SAO PAULO, (Thomson Reuters Foundation) – More than three-quarters of Brazilians think Amazon rainforest fires have hurt the country’s image – and that environmental protection should become a priority for the country, even at an economic cost, a new survey has found.
The study on climate change views, organized by Brazil’s Institute of Technology and Society and the U.S.-based Yale Program on Climate Change Communication, found younger Brazilians in particular see global warming as a major threat to their lives now, as well as in the future. But such views are so far having little impact on Brazil’s politics or on elections, said Marcello Brito, co-facilitator of the Brazilian Climate, Forests and Agriculture Coalition, which promotes a low-carbon economy in the country.
For now, “short-term objectives have more weight than long-term ones” when it comes to voting, Brito said. Those include issues such as jobs and healthcare.
Losses of Brazil’s Amazon rainforest, a bulwark against climate change, have surged since the 2018 election of Brazil’s right-wing President Jair Bolsonaro, has called for development of the region.
But concerns about forest destruction are rising in Brazil, according to the telephone survey of 2,600 people, carried out across a range of regions and age groups last September and October and released this week.

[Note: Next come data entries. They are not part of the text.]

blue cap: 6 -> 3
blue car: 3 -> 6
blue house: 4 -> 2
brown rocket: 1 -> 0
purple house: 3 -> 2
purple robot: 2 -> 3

More than 90% of those questioned said worsening fires in the Amazon were hurting Brazil’s quality of life and were a threat to the planet.
More than eight in 10 Brazilians said the fires had hurt the nation’s international image, and 78% thought they could hurt trade between the South American giant and other countries.
The perception survey, conducted by the Brazilian Institute of Public Opinion and Statistics (IBOPE), used questions comparable to those asked by the Yale University program in similar climate change surveys in the United States.
Perhaps surprisingly, the survey found limited differences in worries about global warming among people with different political views.
Of respondents who described themselves as left-leaning, 87% agreed Brazil should protect the environment even at the cost of slower economic growth and creation of fewer jobs.
But 84% of self-described centrists – and 68% of those on the right of the political spectrum – also agreed with that statement.
Level of education had a greater effect on views, with 82% of those with at least a high school education saying they were at least somewhat concerned about climate change, compared to 54% with only a primary school education.
Paulo Moutinho, a senior researcher at the Amazon Environmental Research Institute (IPAM), said that while Brazilians across the political spectrum expressed worries about deforestation in the survey, the reality was more complex.
“More than 80% of Brazilians favor the end of deforestation – but this answer changes a lot if you ask people how to get there,” he said, noting worries efforts to end deforestation could affect agriculture.
Suely Araújo, a senior specialist in public policy at the Brazilian Climate Observatory, said she did not anticipate the survey results having much influence on Brazil’s political leadership.
In fact, with recently strengthened congressional support, she said, she expected Bolsonaro’s government to push ahead with efforts to open protected indigenous land in the Amazon to gold mining.
Paulo Artaxo, an environmental physicist at the University of São Paulo and contributor to the Intergovernmental Panel on Climate Change, told the Thomson Reuters Foundation he similarly saw little sign the survey would shift Brazil’s politics.
“Whereas most of the Brazilian population favors measures to mitigate climate change and sees it as a threat to our society, we have a congress and a presidency that acts in opposition to that,” he said.
“We do not have a government that represents the Brazilian population,” he said.